- INSTRUCTIONS FOR THE TASK -
Please report how many lines of the listing contain the string "opinion", giving the number only.

-------

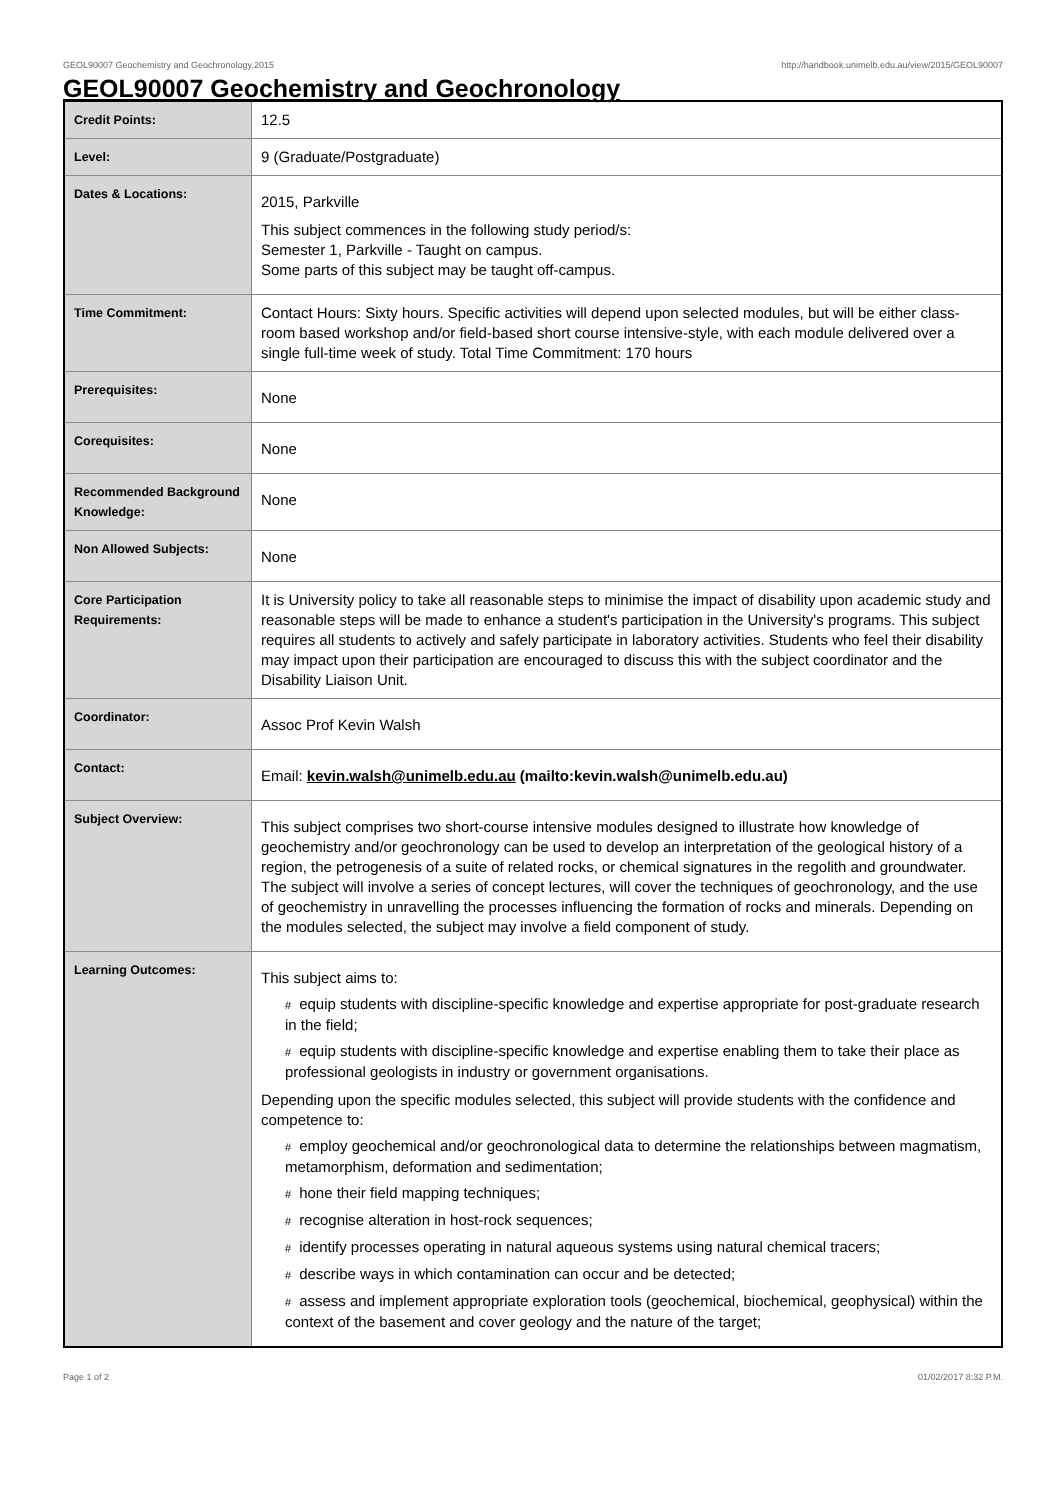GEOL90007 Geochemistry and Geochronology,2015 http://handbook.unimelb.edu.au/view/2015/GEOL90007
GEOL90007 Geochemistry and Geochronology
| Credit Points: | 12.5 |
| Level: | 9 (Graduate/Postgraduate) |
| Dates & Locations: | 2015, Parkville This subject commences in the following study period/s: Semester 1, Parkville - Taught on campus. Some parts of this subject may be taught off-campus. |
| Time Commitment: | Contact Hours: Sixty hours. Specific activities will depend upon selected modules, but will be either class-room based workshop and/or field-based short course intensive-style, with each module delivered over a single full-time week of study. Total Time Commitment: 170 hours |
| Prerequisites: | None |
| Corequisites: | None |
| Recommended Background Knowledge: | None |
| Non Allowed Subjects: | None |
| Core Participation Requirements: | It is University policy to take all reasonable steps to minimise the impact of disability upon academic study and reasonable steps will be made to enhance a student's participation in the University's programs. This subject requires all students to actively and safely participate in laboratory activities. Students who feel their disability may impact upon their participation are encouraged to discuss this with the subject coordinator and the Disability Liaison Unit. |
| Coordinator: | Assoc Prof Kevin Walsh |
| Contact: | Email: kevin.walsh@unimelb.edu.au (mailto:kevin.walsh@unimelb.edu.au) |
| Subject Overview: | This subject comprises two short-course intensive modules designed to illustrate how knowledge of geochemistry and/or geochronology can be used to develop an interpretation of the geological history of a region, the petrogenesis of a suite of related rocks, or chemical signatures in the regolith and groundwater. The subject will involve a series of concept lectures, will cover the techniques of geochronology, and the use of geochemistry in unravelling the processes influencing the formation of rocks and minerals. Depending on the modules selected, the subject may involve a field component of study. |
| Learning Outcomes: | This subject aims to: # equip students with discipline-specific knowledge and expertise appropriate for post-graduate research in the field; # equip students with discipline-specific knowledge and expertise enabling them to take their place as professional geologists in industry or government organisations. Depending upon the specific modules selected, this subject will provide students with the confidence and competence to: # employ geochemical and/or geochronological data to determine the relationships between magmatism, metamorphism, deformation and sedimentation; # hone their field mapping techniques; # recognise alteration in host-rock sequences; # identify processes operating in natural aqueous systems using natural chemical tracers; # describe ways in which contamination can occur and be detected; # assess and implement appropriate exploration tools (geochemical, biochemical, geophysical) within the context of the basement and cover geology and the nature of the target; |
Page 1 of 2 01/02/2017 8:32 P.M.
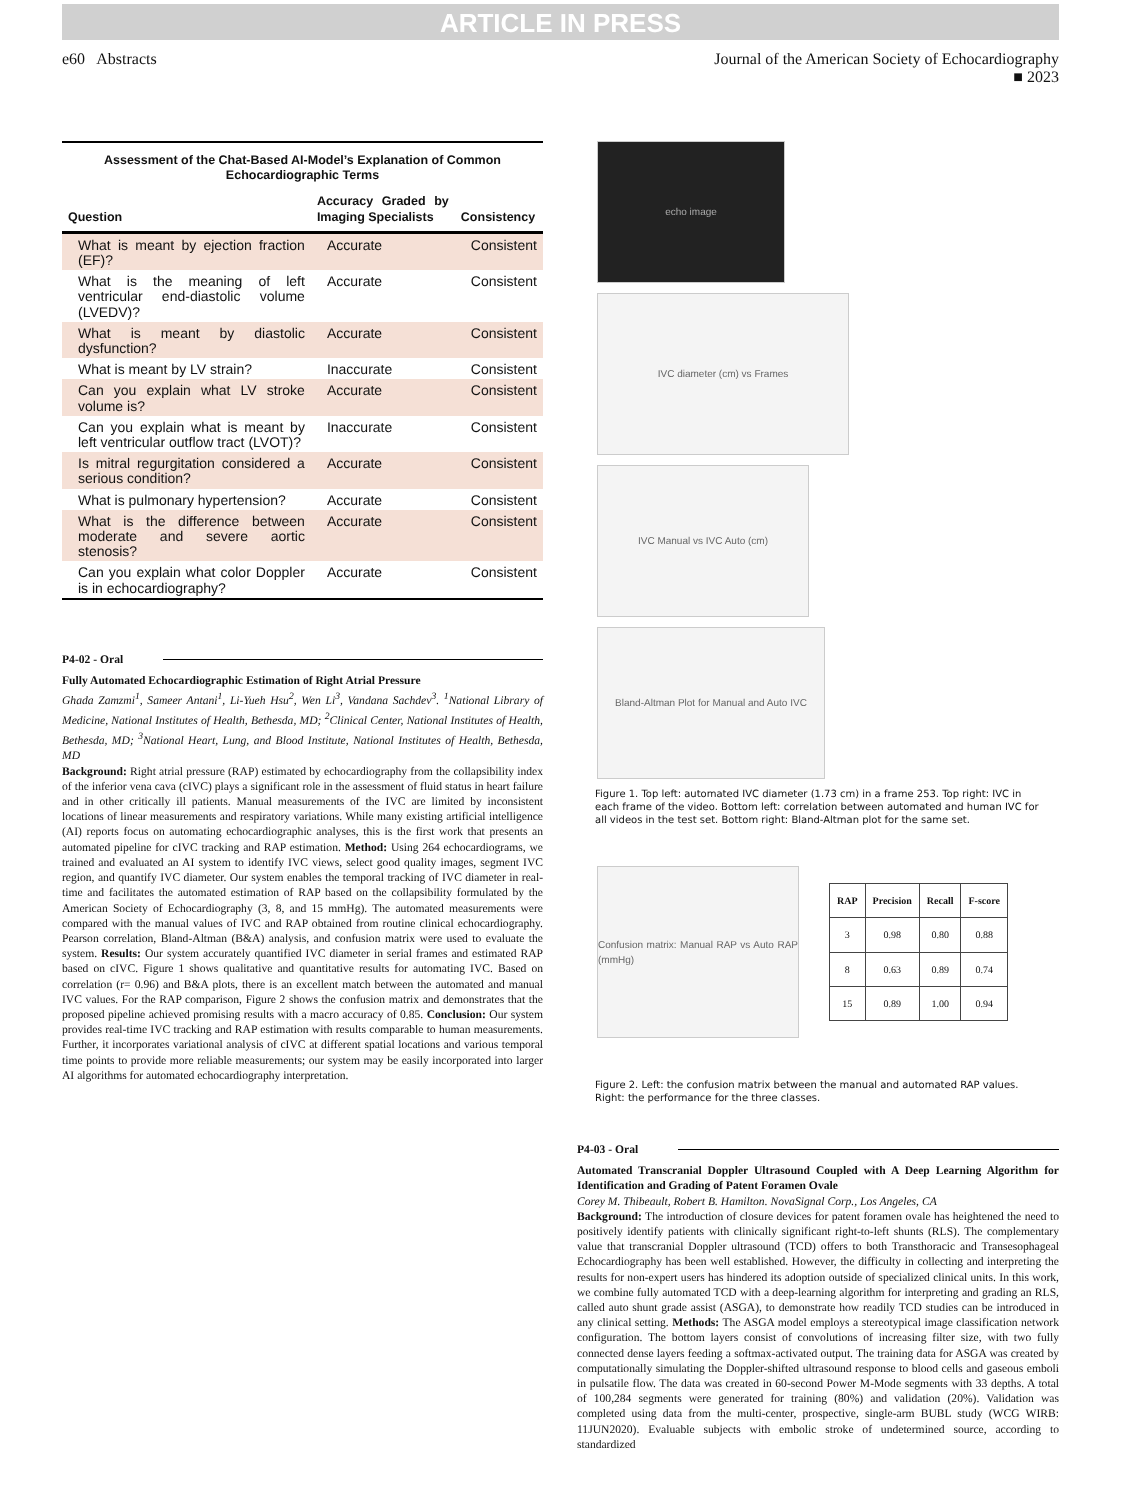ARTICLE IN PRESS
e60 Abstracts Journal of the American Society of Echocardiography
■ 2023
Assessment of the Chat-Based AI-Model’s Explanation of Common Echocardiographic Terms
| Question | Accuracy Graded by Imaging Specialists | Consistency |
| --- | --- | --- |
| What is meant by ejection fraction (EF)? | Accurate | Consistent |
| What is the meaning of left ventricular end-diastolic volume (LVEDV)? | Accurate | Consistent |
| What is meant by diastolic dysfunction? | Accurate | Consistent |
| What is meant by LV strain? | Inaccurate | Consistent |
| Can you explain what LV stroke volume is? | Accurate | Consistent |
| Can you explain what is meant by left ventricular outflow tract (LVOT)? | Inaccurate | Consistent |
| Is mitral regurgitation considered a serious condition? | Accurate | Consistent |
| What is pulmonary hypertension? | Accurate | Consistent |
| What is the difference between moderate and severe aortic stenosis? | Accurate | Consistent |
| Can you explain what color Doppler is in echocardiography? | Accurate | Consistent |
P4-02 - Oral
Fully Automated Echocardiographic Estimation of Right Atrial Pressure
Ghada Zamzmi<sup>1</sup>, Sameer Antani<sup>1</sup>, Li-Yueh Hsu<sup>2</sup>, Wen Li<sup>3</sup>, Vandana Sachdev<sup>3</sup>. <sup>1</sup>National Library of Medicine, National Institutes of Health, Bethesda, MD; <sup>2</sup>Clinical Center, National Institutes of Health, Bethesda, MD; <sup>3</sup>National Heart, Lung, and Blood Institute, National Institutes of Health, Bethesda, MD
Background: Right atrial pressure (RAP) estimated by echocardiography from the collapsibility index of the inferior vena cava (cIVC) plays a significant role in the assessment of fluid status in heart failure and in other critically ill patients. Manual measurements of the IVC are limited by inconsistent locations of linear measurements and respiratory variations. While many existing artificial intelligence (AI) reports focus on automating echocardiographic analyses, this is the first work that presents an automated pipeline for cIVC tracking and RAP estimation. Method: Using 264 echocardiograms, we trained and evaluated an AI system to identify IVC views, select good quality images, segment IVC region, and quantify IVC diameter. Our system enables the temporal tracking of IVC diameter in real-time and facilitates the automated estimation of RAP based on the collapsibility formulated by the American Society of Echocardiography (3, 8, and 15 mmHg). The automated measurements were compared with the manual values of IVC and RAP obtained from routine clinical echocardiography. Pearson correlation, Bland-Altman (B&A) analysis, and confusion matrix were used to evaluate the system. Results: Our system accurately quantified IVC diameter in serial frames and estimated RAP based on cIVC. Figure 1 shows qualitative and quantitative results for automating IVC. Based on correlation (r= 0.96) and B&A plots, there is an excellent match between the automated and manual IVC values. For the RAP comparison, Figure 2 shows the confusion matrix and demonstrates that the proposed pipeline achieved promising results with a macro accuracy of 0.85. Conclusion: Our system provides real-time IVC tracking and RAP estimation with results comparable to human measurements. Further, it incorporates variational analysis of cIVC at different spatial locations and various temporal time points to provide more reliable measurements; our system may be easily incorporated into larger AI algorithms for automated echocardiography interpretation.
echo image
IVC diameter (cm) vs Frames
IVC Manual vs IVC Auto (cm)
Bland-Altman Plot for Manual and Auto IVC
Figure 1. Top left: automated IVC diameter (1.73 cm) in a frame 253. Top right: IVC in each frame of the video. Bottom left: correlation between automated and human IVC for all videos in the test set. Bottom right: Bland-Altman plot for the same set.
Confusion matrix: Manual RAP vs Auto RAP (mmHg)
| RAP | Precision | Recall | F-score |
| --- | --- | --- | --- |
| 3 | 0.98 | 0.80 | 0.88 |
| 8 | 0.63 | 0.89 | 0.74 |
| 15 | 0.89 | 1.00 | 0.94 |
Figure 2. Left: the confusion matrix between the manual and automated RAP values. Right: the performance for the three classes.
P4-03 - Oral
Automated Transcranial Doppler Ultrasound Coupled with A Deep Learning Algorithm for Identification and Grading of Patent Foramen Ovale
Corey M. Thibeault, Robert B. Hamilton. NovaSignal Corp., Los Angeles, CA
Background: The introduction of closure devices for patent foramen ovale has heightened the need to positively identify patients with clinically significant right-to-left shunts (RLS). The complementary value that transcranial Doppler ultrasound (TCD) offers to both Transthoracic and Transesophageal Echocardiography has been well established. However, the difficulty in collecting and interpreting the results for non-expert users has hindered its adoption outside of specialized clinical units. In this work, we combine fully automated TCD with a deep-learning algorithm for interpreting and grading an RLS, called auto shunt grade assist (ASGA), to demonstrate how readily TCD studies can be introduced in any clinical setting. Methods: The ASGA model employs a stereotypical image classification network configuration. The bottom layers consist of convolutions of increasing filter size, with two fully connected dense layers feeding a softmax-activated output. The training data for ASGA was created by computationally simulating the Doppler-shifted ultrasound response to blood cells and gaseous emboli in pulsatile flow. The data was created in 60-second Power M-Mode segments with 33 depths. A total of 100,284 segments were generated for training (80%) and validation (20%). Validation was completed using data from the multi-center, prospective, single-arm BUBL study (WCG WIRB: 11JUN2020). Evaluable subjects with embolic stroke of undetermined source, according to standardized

-------

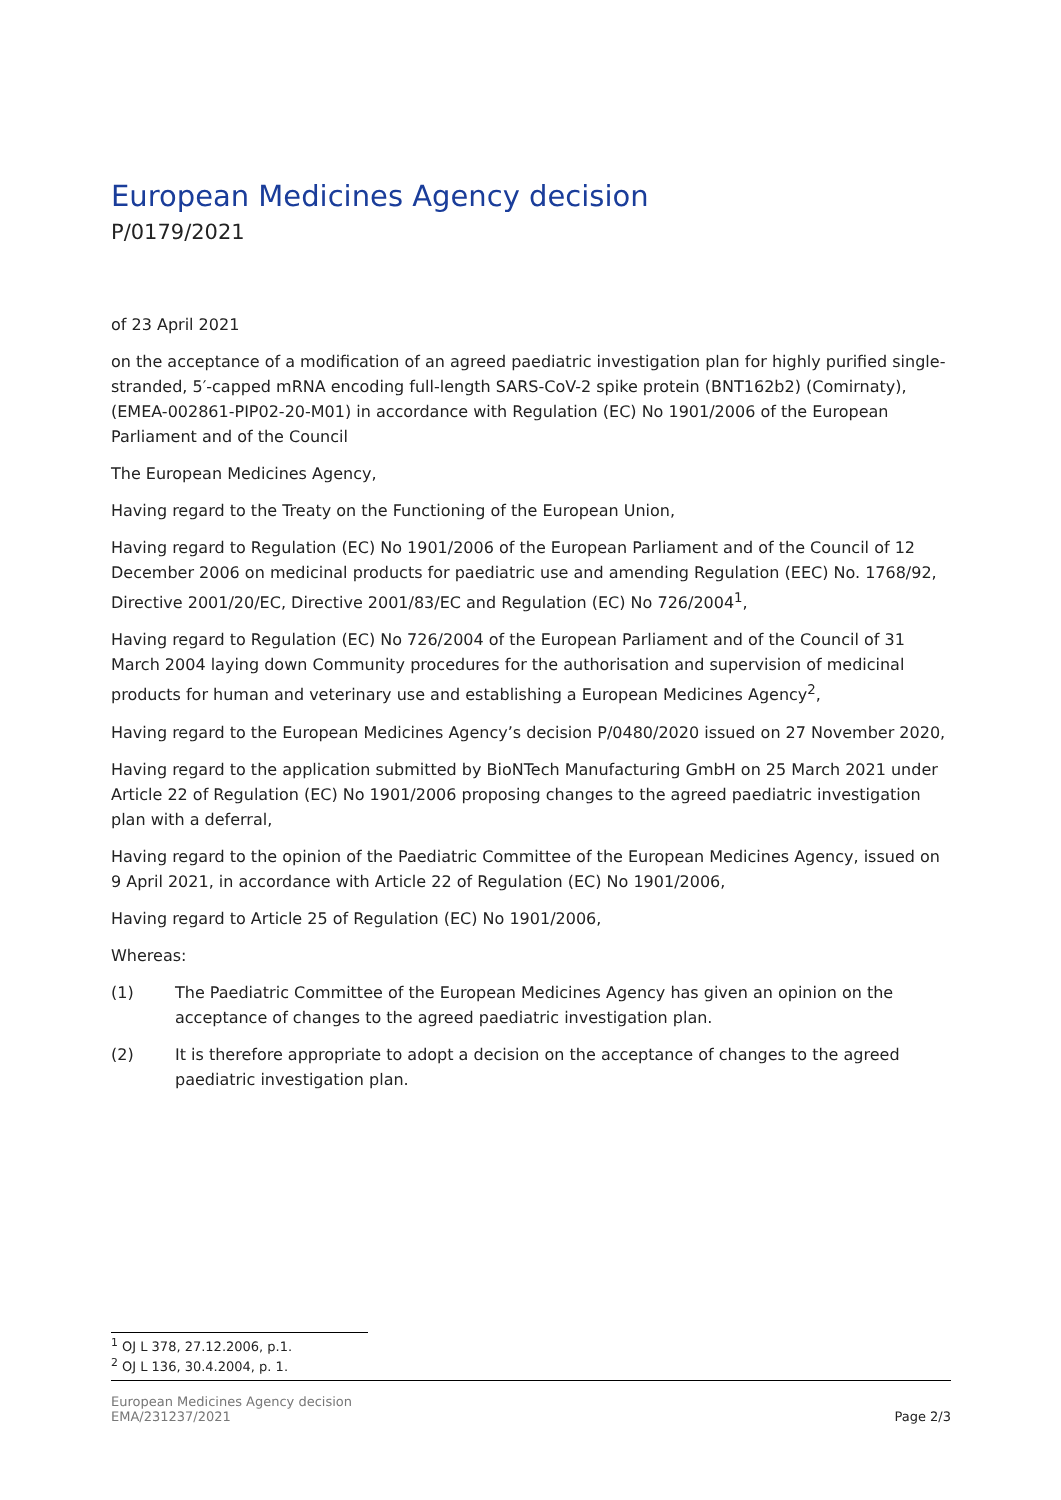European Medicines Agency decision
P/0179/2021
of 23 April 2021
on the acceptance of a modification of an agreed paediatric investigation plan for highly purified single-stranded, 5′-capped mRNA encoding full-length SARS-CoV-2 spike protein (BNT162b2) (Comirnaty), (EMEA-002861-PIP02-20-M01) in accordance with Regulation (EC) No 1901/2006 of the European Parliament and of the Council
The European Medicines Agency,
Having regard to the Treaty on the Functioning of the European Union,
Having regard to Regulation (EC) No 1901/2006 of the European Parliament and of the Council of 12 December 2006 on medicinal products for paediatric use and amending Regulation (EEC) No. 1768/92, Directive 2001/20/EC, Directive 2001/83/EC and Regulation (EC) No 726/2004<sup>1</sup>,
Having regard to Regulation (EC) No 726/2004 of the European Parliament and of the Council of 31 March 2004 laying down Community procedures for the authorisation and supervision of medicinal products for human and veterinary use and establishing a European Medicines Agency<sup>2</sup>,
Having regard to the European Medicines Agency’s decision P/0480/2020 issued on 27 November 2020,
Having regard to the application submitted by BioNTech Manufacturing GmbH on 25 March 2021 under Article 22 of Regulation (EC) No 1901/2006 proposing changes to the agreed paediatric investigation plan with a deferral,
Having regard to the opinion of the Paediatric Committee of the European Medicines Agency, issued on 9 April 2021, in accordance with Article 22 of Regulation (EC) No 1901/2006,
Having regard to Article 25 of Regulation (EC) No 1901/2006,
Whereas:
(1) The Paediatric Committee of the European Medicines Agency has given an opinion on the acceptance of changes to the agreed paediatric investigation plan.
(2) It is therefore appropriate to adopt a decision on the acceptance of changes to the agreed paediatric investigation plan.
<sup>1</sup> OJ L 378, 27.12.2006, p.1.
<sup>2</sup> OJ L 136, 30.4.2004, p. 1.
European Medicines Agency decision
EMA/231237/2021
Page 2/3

-------

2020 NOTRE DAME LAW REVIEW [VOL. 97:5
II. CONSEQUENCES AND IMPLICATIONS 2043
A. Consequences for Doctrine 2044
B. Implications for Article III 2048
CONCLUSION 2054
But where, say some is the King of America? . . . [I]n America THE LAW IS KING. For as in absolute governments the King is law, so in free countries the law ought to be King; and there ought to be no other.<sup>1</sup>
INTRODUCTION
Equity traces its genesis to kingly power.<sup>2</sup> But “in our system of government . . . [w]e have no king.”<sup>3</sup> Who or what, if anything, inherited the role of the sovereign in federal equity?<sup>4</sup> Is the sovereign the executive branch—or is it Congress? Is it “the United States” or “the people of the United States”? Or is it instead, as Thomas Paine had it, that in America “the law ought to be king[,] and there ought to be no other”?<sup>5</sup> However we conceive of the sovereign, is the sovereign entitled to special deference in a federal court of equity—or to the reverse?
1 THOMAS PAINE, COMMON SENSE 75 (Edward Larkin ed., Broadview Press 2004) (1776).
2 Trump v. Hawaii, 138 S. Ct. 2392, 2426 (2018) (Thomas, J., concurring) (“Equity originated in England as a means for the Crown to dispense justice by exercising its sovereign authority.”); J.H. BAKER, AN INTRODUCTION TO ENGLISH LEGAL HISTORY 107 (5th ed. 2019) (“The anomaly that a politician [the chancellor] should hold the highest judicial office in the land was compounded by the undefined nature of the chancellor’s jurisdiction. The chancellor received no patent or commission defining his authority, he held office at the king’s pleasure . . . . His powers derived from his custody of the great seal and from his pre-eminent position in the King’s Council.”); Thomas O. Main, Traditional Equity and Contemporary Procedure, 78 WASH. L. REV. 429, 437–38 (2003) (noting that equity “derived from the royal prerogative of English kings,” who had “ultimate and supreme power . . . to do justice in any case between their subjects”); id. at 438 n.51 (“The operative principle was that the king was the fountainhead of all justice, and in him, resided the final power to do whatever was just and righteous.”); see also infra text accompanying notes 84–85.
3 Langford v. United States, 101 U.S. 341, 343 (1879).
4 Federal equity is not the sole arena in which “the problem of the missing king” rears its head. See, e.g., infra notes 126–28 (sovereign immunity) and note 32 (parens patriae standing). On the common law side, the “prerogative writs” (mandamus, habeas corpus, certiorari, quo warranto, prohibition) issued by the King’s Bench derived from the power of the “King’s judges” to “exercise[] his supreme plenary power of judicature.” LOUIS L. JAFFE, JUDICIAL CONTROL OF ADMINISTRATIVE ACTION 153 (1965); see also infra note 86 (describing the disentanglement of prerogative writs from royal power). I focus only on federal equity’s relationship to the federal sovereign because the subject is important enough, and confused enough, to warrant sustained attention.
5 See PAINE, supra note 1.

-------

- OUTPUT -
2